Recommendations for web scraping based on certain criteria?
Posted on 2011-10-29
Well, experts, I have a bit of a challenge ...
I'm unfamiliar with what is available in the data collection/web scraping arena (either free or chargeable). Bottom line, this is the type of information I need to get:
Photography-related websites or blogs (NOT photographers) which meet certain SEO criteria (a high traffic him of visitors would be a good example). I know there are numerous ways to gauge traffic (Alexa rank, back links, etc.). The ideal information, although I have no idea how it could be obtained, would be the number of visitors (either monthly, annually, etc.). The other critical piece of information is an e-mail address by which I could contact each website or blog (typically found on most websites under one or more the following categories: support, information, contact, etc.).
The ultimate goal is to assemble a list of at least several hundred (I would hope something more like several thousand would be more likely) websites that meet the criteria. I guess the minimum criteria would be: URL, brief website description, some indication of traffic rank, and e-mail address. The other criteria are harder to define for purposes of this post, but since I'm just trying to get a handle on this whole web scraping-data collection area, I don't want to muddy the waters with difficult to understand selection criteria.

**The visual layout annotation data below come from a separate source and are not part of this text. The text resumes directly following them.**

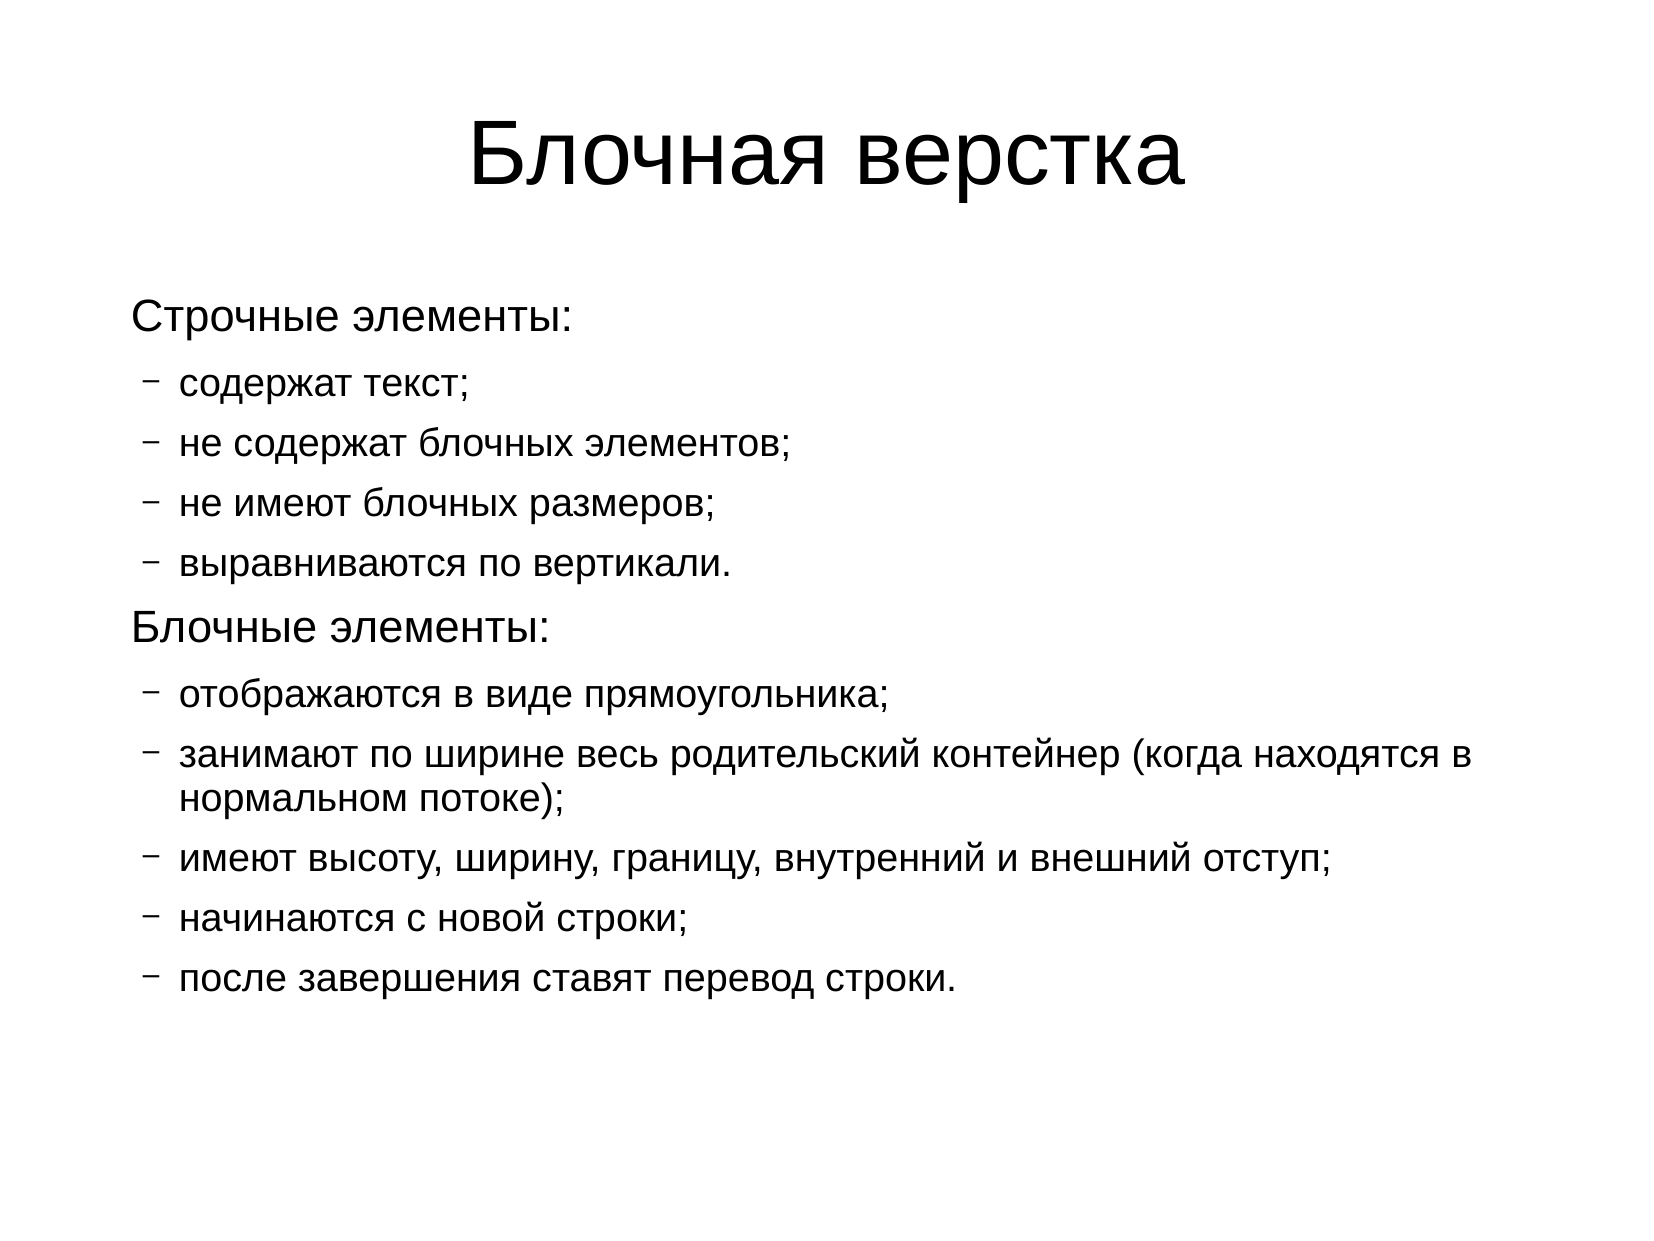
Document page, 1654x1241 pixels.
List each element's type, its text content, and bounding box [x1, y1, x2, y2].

title Блочная верстка [82, 49, 1571, 257]
list Строчные элементы: содержат текст; не содержат блочных элементов; не имеют блочных размеров; выравниваются по вертикали. Блочные элементы: отображаются в виде прямоугольника; занимают по ширине весь родительский контейнер (когда находятся в нормальном потоке); имеют высоту, ширину, границу, внутренний и внешний отступ; начинаются с новой строки; после завершения ставят перевод строки. [82, 290, 1571, 1010]
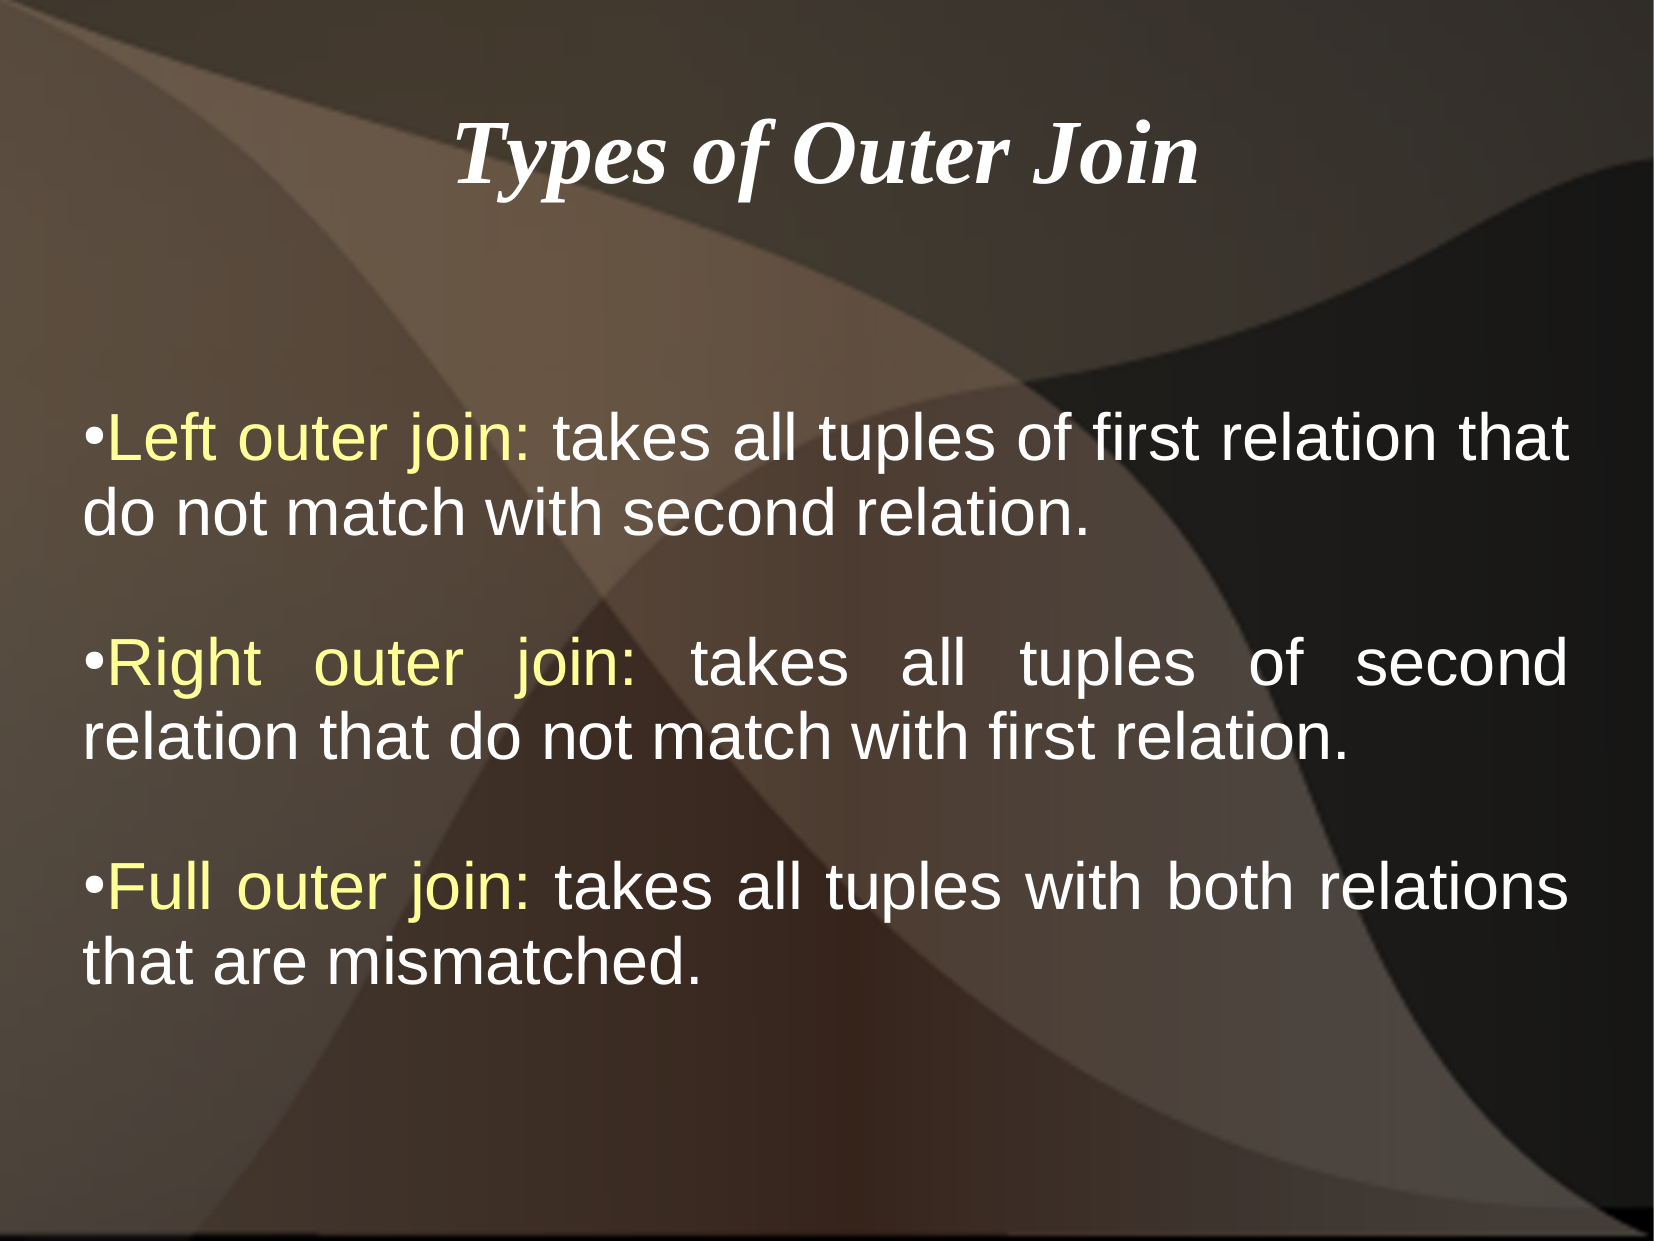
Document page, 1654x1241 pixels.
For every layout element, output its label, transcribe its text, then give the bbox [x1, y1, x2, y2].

subtitle Left outer join: takes all tuples of first relation that do not match with second relation. Right outer join: takes all tuples of second relation that do not match with first relation. Full outer join: takes all tuples with both relations that are mismatched. [82, 297, 1571, 1102]
picture [0, 0, 1654, 1241]
title Types of Outer Join [82, 56, 1571, 250]
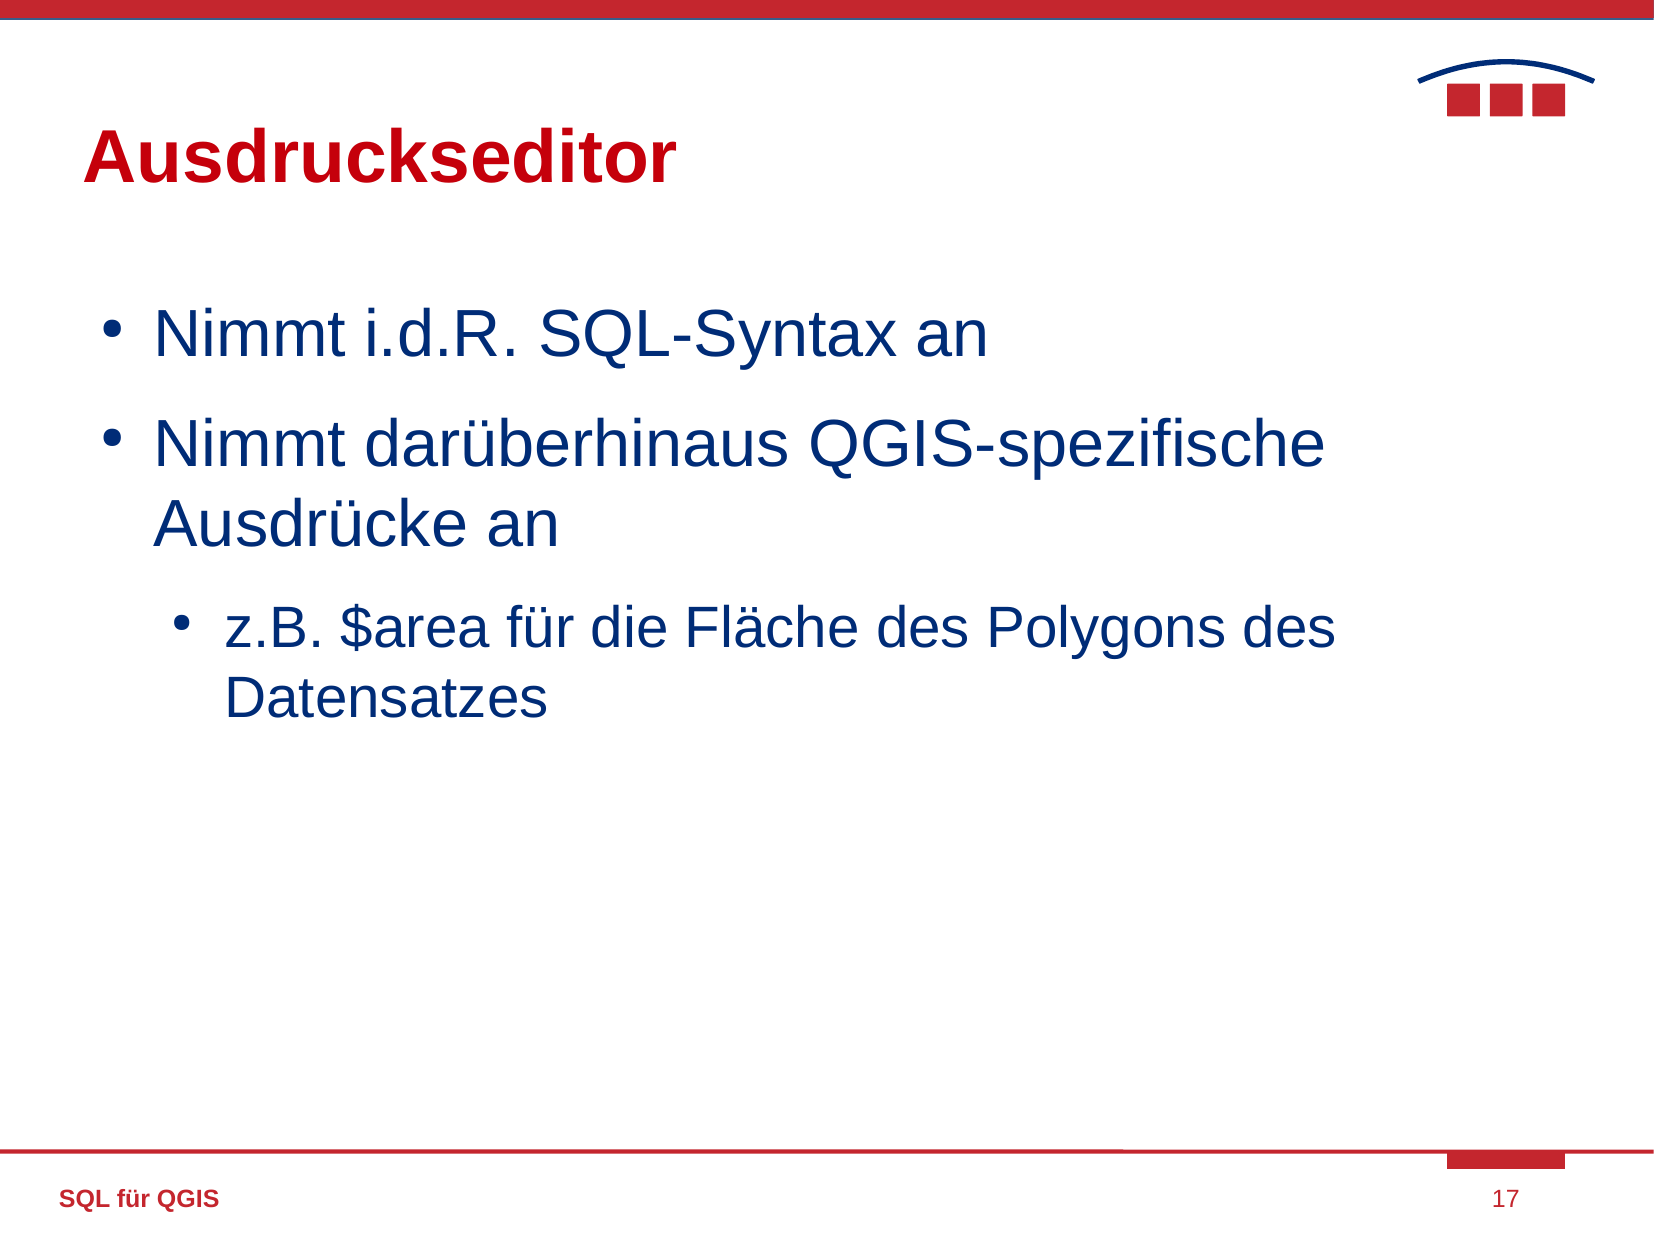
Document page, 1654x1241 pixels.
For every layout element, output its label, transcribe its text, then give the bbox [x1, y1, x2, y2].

text_box <Foliennummer> [1446, 1182, 1565, 1223]
list Nimmt i.d.R. SQL-Syntax an Nimmt darüberhinaus QGIS-spezifische Ausdrücke an z.B. $area für die Fläche des Polygons des Datensatzes [82, 290, 1571, 1109]
title Ausdruckseditor [82, 49, 1571, 257]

I've done numerous searches, all of which have not resulted in anything close to what I need. My hope is that someone at EE is aware of an online or standalone software package which could supply most or all of what I need. As another option, I suppose purchasing an e-mail list is an option; however, I have never done that either so I don't know where to start.
I do not program so any solution involving that, would not work in my case. I also don't have the time or money to have custom programs developed to accomplish this, (unless my idea of what it would require is much more than what it actually would take).
I can't help but believe that somewhere, someone has developed this type of software tool, but I have no idea where to even start looking. Any suggestions or guidance would be greatly appreciated. Thank you.
If anyone has a suggestion as to a better zone to identify, please let me know because I don't understand what half of the zones mean anyway.